ABSTRACT Designing new uranyl complexes with enantioselectivity is of great significance for the identification and separation of enantiomers of chiral pesticides. In this paper, a new asymmetric rigid uranyl-2-((1Z,9Z)-9-(2-Hydroxyphenyl)-3,5,6,8-tetrahydrobenzo[h][1,4,7,10] dioxadiaza-cyclododecin-2-yl)-5-methoxyphenol(Uranyl-HTDM) was designed, we used Uranyl-HTDM as a receptor to selectively coordinate with the guests of the chiral organophosphorus pesticide R/S-malathions(R/S-MLTs) to explore the receptor's enatioselectivity recognition of the chiral guests of R/S-MLTs.
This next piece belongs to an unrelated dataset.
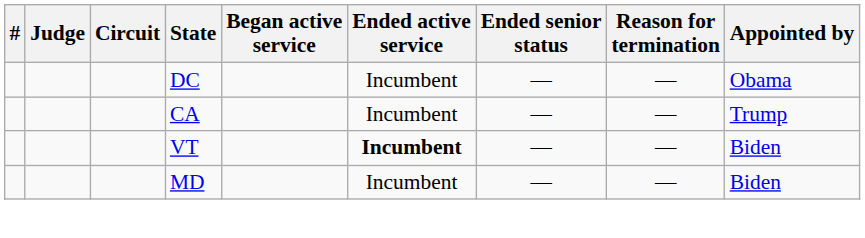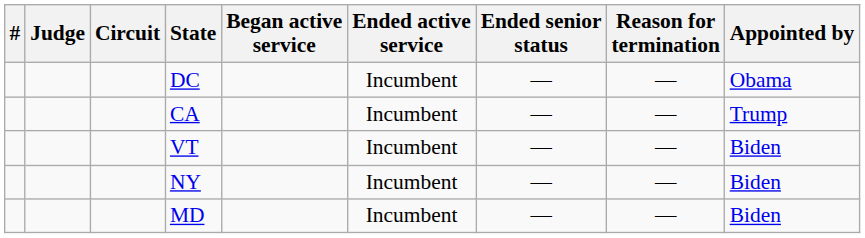VT | Ended active service: bold -> normal
+ row: NY | Incumbent | — | — | Biden
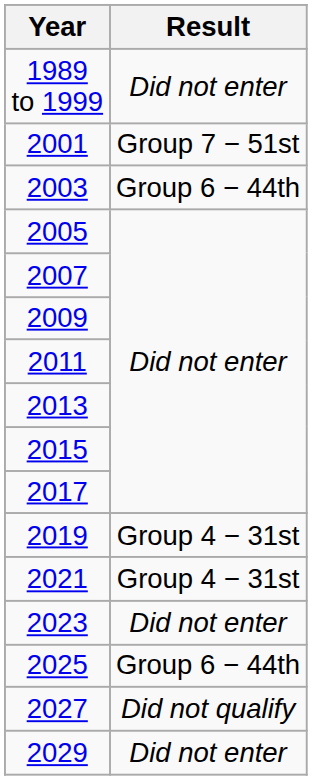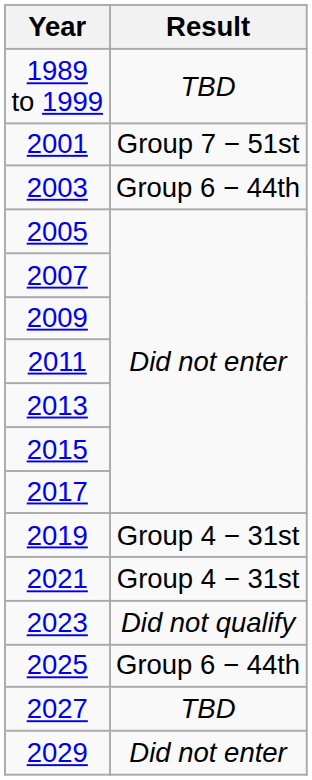1989 to 1999 | Result: Did not enter -> TBD
2023 | Result: Did not enter -> Did not qualify
2027 | Result: Did not qualify -> TBD
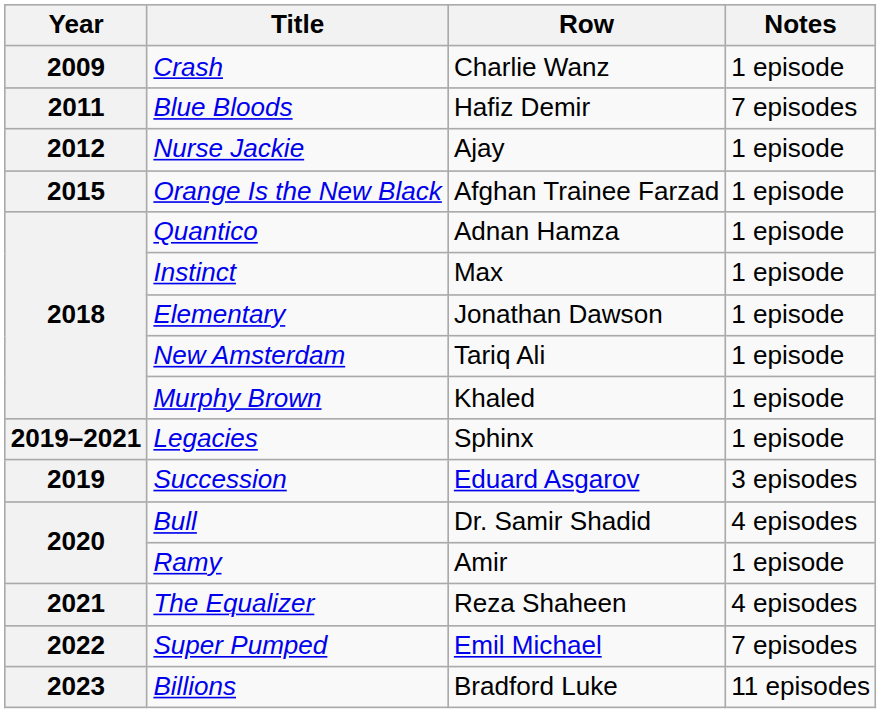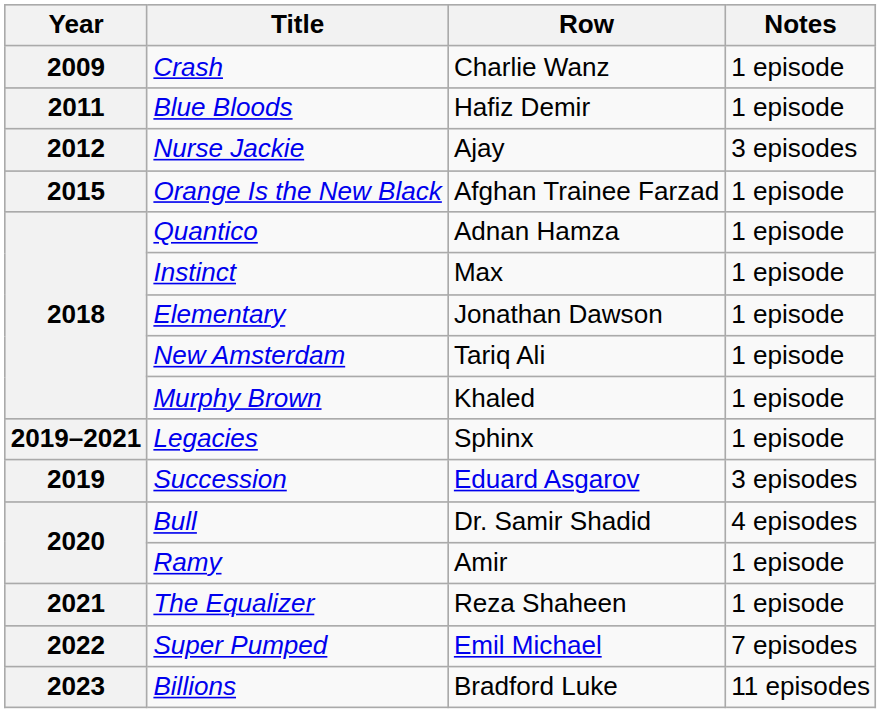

Density functional theory (DFT) method was used to comprehensively study the complexation mode of the receptor with enantiomers. The results showed that the U of Uranyl-HTDM could coordinate with both the thiophosphoryl sulfur and carbonyl oxygens of R/S-MLTs in different environments, respectively. The thermodynamics calculations further indicated that the receptor could selectively recognize the thiophosphoryl sulfur and carbonyl oxygen atoms of R/S-malathions, and the complexation abilities of Uranyl-HTDM to the R/S-malathions under different solvents were not the same. The smaller the polarity of solvents, the stronger the complexation ability of Uranyl-HTDM with R-malathion, toluene was an ideal solvent with large △G change and enatioselectivity coefficient of 99.55%. The study provides useful references for the design of new uranyl-salophens and for the experimental study on the molecular recognition of chiral organophosphorus pesticides.